The chips coming out of these facilities will be used by original equipment manufacturers (OEMs) in automotive, industrial electronics, IoT, and consumer appliances.

Micron is running late due to construction delays. As per the original timeline, the company should have started commercial production by the end of 2025. The CapTable wrote about the challenges faced by Micron. The company’s facility is likely to go live in the first half of 2026.

CG Power has told the government that it will go into commercial production in 2026.

Fabs are more complex and time-taking. The physical structure and equipment required for fabs will get ready only in 2027, and are expected to go live in 2028. “That’s an optimistic scenario. Pessimists will tell you 2030,” said Ahuja.

Setting up electronics manufacturing services facilities or assembly lines is a lot easier. “It doesn’t have the same level of specs and requirements as semiconductors. EMS (electronics manufacturing services) can be up and running, 18 months to production,” explained Ahuja.

A make-or-break moment

As these fab and outsourced semiconductor assembly and test (OSAT) facilities become operational, it will be a key milestone in India’s quest for self-reliance.

But now the focus must shift towards getting the entire ecosystem in India—essentially the supply chain, which is believed to be the focus area under the proposed ISM 2.0.

“In the next phase, India now needs to focus on downstream and upstream players which will ensure that these fab and OSAT players stay viable,” said an executive close to CG Power.

Upstream companies include raw material suppliers, gas and chemical companies, and equipment makers which aid in the process of fabrication and packaging. The downstream companies are the OEMs or electronics component manufacturers which use the chip in the end product.

“The OSAT players are importing (or in the process of importing) raw materials and other key ingredients.

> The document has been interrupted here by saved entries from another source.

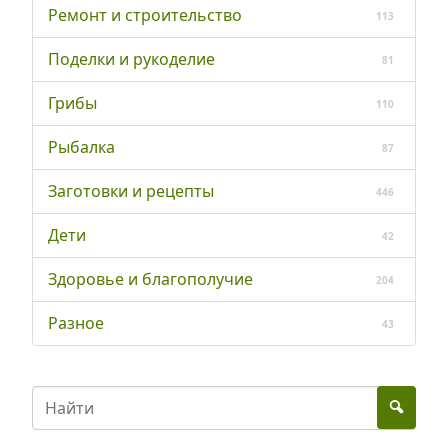
Ремонт и строительство
113
Поделки и рукоделие
81
Грибы
110
Рыбалка
87
Заготовки и рецепты
446
Дети
42
Здоровье и благополучие
204
Разное
43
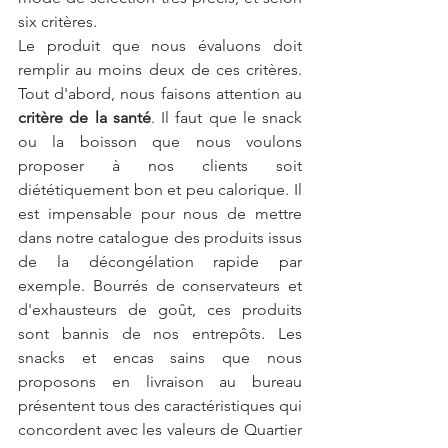
six critères.
Le produit que nous évaluons doit 
remplir au moins deux de ces critères. 
Tout d'abord, nous faisons attention au 
critère de la santé
. Il faut que le snack 
ou la boisson que nous voulons 
proposer à nos clients soit 
diététiquement bon et peu calorique. Il 
est impensable pour nous de mettre 
dans notre catalogue des produits issus 
de la décongélation rapide par 
exemple. Bourrés de conservateurs et 
d'exhausteurs de goût, ces produits 
sont bannis de nos entrepôts. Les 
snacks et encas sains que nous 
proposons en livraison au bureau 
présentent tous des caractéristiques qui 
concordent avec les valeurs de Quartier 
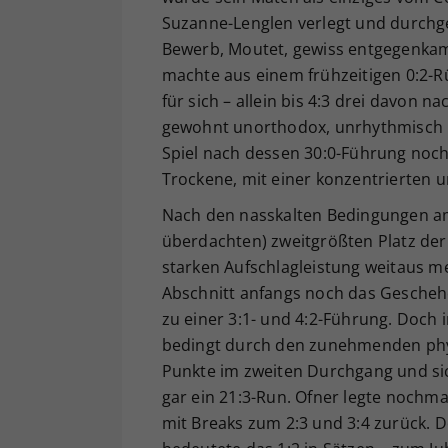
Suzanne-Lenglen verlegt und durchg
Bewerb, Moutet, gewiss entgegenkam. 
machte aus einem frühzeitigen 0:2-R
für sich – allein bis 4:3 drei davon
gewohnt unorthodox, unrhythmisch u
Spiel nach dessen 30:0-Führung noch
Trockene, mit einer konzentrierten 
Nach den nasskalten Bedingungen a
überdachten) zweitgrößten Platz der 
starken Aufschlagleistung weitaus 
Abschnitt anfangs noch das Geschehe
zu einer 3:1- und 4:2-Führung. Doch i
bedingt durch den zunehmenden physi
Punkte im zweiten Durchgang und sic
gar ein 21:3-Run. Ofner legte nochmal
mit Breaks zum 2:3 und 3:4 zurück. 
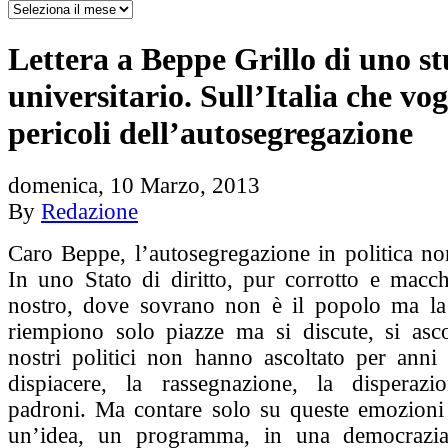
Lettera a Beppe Grillo di uno s
universitario. Sull’Italia che vog
pericoli dell’autosegregazione
domenica, 10 Marzo, 2013
By
Redazione
Caro Beppe, l’autosegregazione in politica no
In uno Stato di diritto, pur corrotto e macc
nostro, dove sovrano non è il popolo ma la
riempiono solo piazze ma si discute, si asco
nostri politici non hanno ascoltato per anni 
dispiacere, la rassegnazione, la disperaz
padroni. Ma contare solo su queste emozioni 
un’idea, un programma, in una democrazi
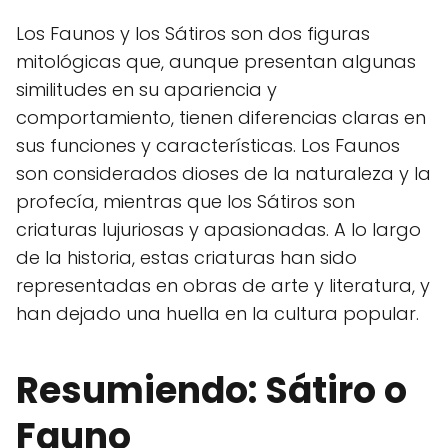
Los Faunos y los Sátiros son dos figuras
mitológicas que, aunque presentan algunas
similitudes en su apariencia y
comportamiento, tienen diferencias claras en
sus funciones y características. Los Faunos
son considerados dioses de la naturaleza y la
profecía, mientras que los Sátiros son
criaturas lujuriosas y apasionadas. A lo largo
de la historia, estas criaturas han sido
representadas en obras de arte y literatura, y
han dejado una huella en la cultura popular.
Resumiendo: Sátiro o
Fauno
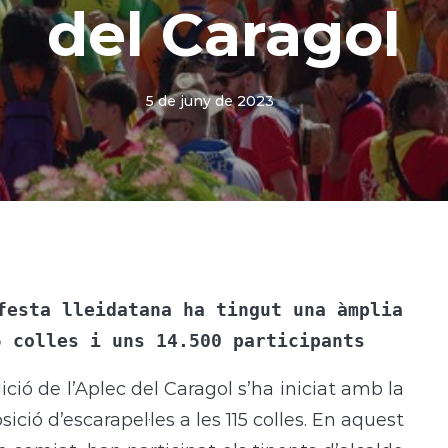
del Caragol
5 de juny de 2023
festa lleidatana ha tingut una àmplia 
5 colles i uns 14.500 participants
ició de l’Aplec del Caragol s’ha iniciat amb la
sició d’escarapel·les a les 115 colles. En aquest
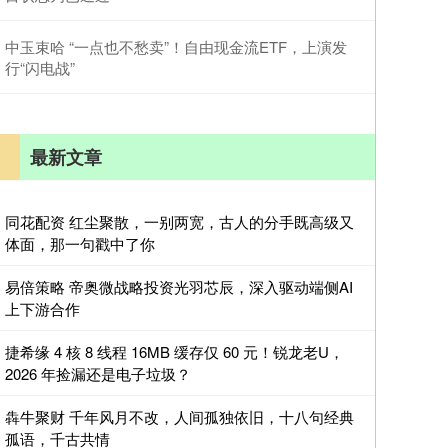
中玉束哈 “一点也不愁卖”！自由现金流ETF，上演发
行“闪电战”
最新文章
同花配资 红尘聚散，一别两宽，古人的分手既高级又
体面​，那一句戳中了你
易倍策略 帝奥微战略投资光羽芯辰，深入驱动端侧AI
上下游合作
捷希缘 4 核 8 线程 16MB 缓存仅 60 元！锐龙老U，
2026 年捡漏还是电子垃圾？
犇牛聚财 千年风月不改，人间孤独依旧，十八句经典
孤语，千古共情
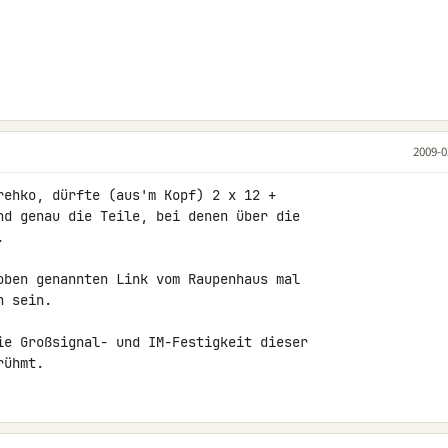
2009-0
rehko, dürfte (aus'm Kopf) 2 x 12 +

nd genau die Teile, bei denen über die



oben genannten Link vom Raupenhaus mal

 sein.

ie Großsignal- und IM-Festigkeit dieser

rühmt.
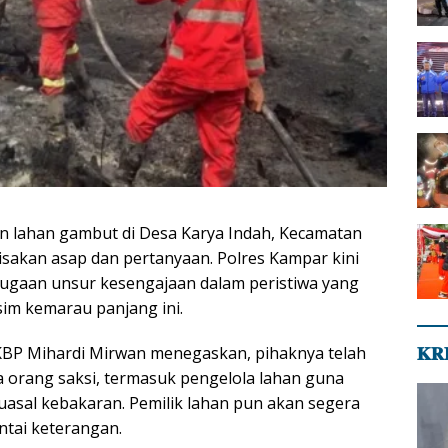
n lahan gambut di Desa Karya Indah, Kecamatan
akan asap dan pertanyaan. Polres Kampar kini
dugaan unsur kesengajaan dalam peristiwa yang
sim kemarau panjang ini.
KBP Mihardi Mirwan menegaskan, pihaknya telah
𝐊𝐑
orang saksi, termasuk pengelola lahan guna
sal kebakaran. Pemilik lahan pun akan segera
ntai keterangan.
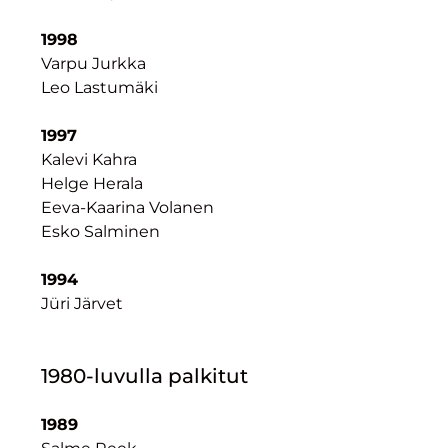
1998
Varpu Jurkka
Leo Lastumäki
1997
Kalevi Kahra
Helge Herala
Eeva-Kaarina Volanen
Esko Salminen
1994
Jüri Järvet
1980-luvulla palkitut
1989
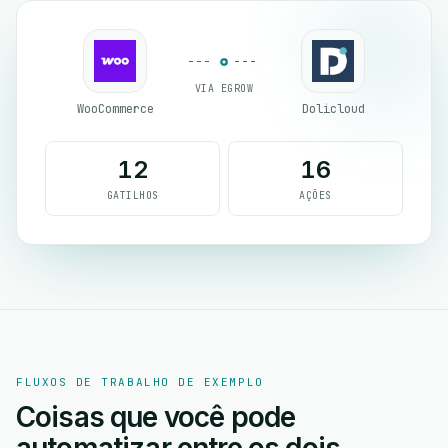
VIA EGROW
WooCommerce
Dolicloud
12
16
GATILHOS
AÇÕES
FLUXOS DE TRABALHO DE EXEMPLO
Coisas que você pode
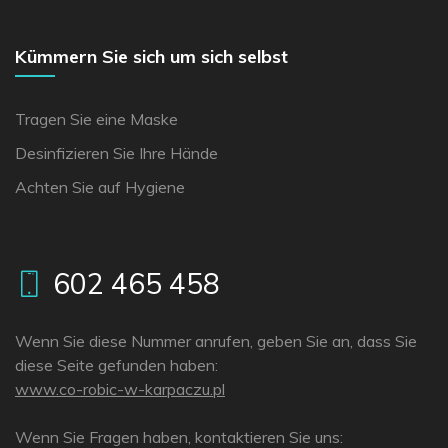
Kümmern Sie sich um sich selbst
Tragen Sie eine Maske
Desinfizieren Sie Ihre Hände
Achten Sie auf Hygiene
602 465 458
Wenn Sie diese Nummer anrufen, geben Sie an, dass Sie
diese Seite gefunden haben:
www.co-robic-w-karpaczu.pl
Wenn Sie Fragen haben, kontaktieren Sie uns:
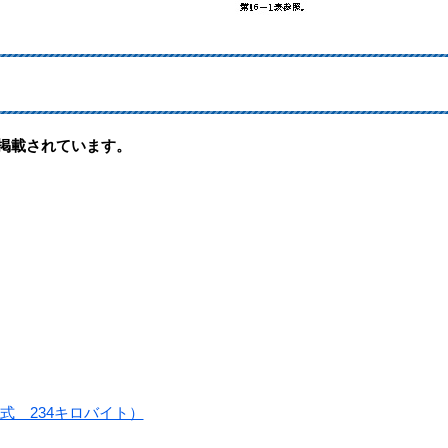
形式で掲載されています。
形式 234キロバイト）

This reduces their cost competitiveness,” said the executive quoted earlier.

While there are industrial gas companies such as Linde, Air Liquid, Inox, there aren’t companies making specialised chemicals and glue. “Epoxy (molding compound), plating chemicals such as tin methanesulphonate and additives have to be imported,” the executive said. Without chemical localisation, India cannot be globally cost competitive, regardless of subsidies.

While the large players such as Micron, Tata, CG, Kaynes may not be enough for raw material suppliers to shift to India, they are a good starting point.

“The combined capacity of these facilities will make India among the top 10 ATMP facilities globally. So, in the long run, there will be enough market for the raw material suppliers to cater to,” the executive close to CG Power said.

Moreover, the OSAT facilities are typically contracted by either OEMs or their suppliers. Their growth and sustainability depends on how the downstream OEM ecosystem develops in India. “There is no startup ecosystem which is looking for ATMP facilities in India. There are established OEMs which have to get their entire supply chain to India.”

If OEM factories are in Southeast Asia, then these chips will go to those countries, and the OSAT players will remain dependent on contracts from outside India.

“For OSATs to be successful, we will need to push OEMs to make in India. To have a deeper India presence. For example, in mobile all we do is assembly. But the manufacturing happens in China. We need a policy that will push manufacturing in India,” the CG executive said.

Similarly, while India has got a mega instrument in fab, thanks to Tata Group and Taiwan’s PSMC investment, this alone won’t be enough.

“India needs fabless companies—an Indian version of Qualcomm, Intel—which does chip design. It also needs more successful product companies which actually use the chips produced locally, say an Indian Samsung or Apple,” said Ahuja.

“India has a couple of strengths on two ends of the spectrum: chip design engineers who work with Qualcomm or Intel, and a large user base of 1.4 billion. Everything else connecting these two ends is missing,” Ahuja said.

This is the missing link India needs to focus on.

It is important to build the entire ecosystem to get more fabs in India, especially the advanced ones such as Intel, SK Hynix or Samsung, said Shah of Counterpoint Research.